Records for the task →

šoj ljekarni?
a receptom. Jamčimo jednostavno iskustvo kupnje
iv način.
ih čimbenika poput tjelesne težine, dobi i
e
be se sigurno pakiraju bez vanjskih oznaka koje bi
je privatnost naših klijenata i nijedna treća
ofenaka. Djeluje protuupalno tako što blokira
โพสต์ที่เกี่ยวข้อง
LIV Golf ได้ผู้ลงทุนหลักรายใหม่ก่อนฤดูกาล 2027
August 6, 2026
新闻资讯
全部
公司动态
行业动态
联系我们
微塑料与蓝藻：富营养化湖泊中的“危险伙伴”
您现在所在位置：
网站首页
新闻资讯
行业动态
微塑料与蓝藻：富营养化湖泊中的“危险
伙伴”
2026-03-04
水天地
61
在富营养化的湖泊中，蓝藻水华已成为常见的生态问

Exercise instructions → Among the entries above, how many lines hold the string "微塑料与蓝藻"? Respond with nothing but the number.

Solution to the problem → 2